The Supreme Court will likely decide one or more of these cases, with the outcome of any appeal uncertain. Based on the Court’s decisions yesterday, it is very possible the Court may ultimately view EO 14042 as more analogous to the OSHA ETS than the CMS Rule and conclude that President Biden exceeded his authority in issuing EO 14042, but it is also possible the Supreme Court could view the scope of authority granted to President Biden under the FPASA as similar to the authority it upheld in the CMS Rule case.
State Workplace Safety Standards Remain Enforceable (Subject to Challenge) But Are Changing Rapidly
The 22 states that administer their own occupational health and safety programs applicable to private employers that, under agreements with OSHA, must be as effective as federal OSHA standards had taken various positions regarding the adoption or implementation of the ETS as a state standard. One state, Minnesota, had adopted the federal ETS in its entirety as of January 10, 2022. Other state-plan states had not yet acted, awaiting the January 24, 2022 deadline to do so and likely hoping for the Supreme Court to rule before that date (as it did).
Minnesota — the state that adopted the ETS as the state standard — and other states that indicated an intent do so are already following suit and suspending implementation of those requirements. Of course, any state standards enacted prior to or independently from the ETS, such as California OSHA’s emergency temporary standards on COVID-19 infection prevention, will remain in place.

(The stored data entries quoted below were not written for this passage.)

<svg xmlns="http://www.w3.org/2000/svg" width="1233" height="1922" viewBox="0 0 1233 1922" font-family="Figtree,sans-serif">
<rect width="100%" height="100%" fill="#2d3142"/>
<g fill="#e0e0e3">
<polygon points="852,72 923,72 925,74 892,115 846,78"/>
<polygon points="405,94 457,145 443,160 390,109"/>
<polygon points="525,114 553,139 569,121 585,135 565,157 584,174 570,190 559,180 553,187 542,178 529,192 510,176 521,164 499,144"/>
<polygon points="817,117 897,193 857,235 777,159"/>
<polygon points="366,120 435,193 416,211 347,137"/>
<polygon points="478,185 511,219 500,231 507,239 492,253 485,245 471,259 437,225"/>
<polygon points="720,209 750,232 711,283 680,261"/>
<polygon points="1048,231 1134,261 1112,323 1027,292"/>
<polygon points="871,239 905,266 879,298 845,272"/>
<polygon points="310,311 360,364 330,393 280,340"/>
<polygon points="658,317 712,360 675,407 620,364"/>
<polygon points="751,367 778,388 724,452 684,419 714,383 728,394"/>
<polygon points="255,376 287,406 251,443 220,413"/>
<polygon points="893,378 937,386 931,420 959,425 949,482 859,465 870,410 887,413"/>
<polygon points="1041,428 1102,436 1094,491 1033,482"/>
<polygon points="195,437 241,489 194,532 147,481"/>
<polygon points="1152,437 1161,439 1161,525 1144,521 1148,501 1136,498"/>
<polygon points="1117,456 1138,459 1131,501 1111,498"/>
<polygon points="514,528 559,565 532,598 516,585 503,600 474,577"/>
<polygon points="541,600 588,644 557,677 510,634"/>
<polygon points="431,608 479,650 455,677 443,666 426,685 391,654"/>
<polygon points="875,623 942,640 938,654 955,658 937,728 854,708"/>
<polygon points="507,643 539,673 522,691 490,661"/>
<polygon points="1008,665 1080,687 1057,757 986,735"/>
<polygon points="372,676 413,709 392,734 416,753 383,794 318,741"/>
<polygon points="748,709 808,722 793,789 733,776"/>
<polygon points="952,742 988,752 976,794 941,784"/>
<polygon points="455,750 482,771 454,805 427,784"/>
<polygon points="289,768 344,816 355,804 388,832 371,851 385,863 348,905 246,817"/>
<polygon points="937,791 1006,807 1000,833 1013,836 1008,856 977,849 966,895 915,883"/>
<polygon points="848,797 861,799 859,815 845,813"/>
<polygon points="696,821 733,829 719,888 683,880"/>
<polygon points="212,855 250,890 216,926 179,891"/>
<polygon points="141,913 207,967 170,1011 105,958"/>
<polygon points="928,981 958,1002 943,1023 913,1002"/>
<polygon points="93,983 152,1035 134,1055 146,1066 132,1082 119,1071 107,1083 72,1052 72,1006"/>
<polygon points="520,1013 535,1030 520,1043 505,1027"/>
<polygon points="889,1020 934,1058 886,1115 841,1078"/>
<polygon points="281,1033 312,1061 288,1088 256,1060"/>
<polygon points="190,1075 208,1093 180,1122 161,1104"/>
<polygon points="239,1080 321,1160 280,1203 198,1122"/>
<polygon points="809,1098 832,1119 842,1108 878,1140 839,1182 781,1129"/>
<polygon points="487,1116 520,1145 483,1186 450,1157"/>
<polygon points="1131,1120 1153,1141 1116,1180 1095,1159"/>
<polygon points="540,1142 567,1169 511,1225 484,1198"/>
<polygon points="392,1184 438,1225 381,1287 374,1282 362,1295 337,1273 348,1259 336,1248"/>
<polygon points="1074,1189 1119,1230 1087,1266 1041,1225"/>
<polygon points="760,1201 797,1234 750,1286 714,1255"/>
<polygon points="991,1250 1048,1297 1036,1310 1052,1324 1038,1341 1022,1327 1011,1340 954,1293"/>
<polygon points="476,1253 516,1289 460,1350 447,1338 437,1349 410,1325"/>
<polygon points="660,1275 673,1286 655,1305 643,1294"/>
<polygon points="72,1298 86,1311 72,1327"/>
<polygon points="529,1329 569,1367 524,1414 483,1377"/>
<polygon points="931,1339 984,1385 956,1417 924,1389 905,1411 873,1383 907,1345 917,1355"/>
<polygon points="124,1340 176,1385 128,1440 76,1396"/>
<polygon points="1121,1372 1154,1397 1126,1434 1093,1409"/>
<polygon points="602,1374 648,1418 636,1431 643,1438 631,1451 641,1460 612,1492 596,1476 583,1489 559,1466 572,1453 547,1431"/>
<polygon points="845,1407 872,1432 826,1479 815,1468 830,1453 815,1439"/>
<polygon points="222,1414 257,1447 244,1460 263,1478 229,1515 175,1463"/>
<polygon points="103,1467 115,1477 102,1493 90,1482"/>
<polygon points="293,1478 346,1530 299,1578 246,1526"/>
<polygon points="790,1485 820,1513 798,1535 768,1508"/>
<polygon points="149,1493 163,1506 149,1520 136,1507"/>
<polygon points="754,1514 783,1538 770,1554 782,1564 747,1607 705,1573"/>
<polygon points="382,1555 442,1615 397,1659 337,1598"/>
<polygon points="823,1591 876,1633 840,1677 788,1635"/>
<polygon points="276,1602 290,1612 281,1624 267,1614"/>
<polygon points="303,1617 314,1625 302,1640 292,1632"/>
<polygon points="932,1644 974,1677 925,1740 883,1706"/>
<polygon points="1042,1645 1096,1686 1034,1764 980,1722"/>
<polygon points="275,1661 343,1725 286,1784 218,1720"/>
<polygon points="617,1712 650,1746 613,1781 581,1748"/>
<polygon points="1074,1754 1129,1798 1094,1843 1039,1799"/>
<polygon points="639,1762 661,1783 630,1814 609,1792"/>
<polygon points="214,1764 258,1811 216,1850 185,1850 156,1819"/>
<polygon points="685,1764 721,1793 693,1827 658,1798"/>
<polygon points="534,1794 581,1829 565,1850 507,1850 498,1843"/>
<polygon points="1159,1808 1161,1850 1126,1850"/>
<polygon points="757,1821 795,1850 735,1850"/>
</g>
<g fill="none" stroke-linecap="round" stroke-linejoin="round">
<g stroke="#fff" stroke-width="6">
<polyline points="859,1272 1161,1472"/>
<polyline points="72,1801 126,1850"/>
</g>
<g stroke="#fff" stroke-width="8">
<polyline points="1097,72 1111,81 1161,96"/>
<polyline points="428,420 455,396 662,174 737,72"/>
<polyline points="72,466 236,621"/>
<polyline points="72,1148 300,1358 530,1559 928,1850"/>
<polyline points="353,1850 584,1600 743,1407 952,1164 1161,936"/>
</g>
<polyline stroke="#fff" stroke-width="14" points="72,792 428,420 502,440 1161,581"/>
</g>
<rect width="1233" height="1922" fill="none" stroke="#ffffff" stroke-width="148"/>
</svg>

The Effect on Employer Policies
Notwithstanding the stay on OSHA ETS enforcement, and the likelihood that it will not become enforceable, many employers have effectively adopted mandatory vaccination or vaccination-or-testing policies and programs. These policies may still be very defensible, subject to reasonable accommodation obligations required by applicable law, although employers may wish to review their documentation to ensure that they are prepared to defend those practices and determinations as based on undue hardship and/or direct threats to health and safety that could not be effectively mitigated by less extensive requirements, in order to comply with Title VII and Americans with Disabilities Act requirements. Without the ETS to preempt state law, employers will need to review applicable state and local laws to ensure that any mandatory vaccination policy provides exemptions required by law, some of which go beyond accommodations for religious and medical reasons. In addition, policies that require non-vaccinated employees to submit periodic COVID-19 test results with testing done on their own time and at their own expense are subject to greater challenge, including under applicable state or local laws, where the testing is a matter of employer policy rather than a federal or state mandate. Employers should also review for any state or local mandates or restrictions on vaccination, testing, face covering and vaccination status disclosure requirements now that the federal OSHA ETS supporting such requirements is no longer in effect.
Other employers who adopted vaccination-or-testing policies as of or since January 10, 2022 solely because the OSHA ETS required such adoption may decide to withdraw those policies. In doing so, employers will need to determine how best to communicate to employees regarding the change in policy, recognizing some employees may welcome the reversal while other employees may object if unvaccinated workers are not being required to be tested weekly and wear face coverings in the workplace. To the extent employers have already collected vaccination records to comply with the ETS, employers may want to retain such confidential records as the Centers for Disease Control and Prevention’s (CDC) recommendations for close contacts to quarantine, get tested and wear a face covering after an exposure to COVID-19 vary depending on vaccination (and booster) status.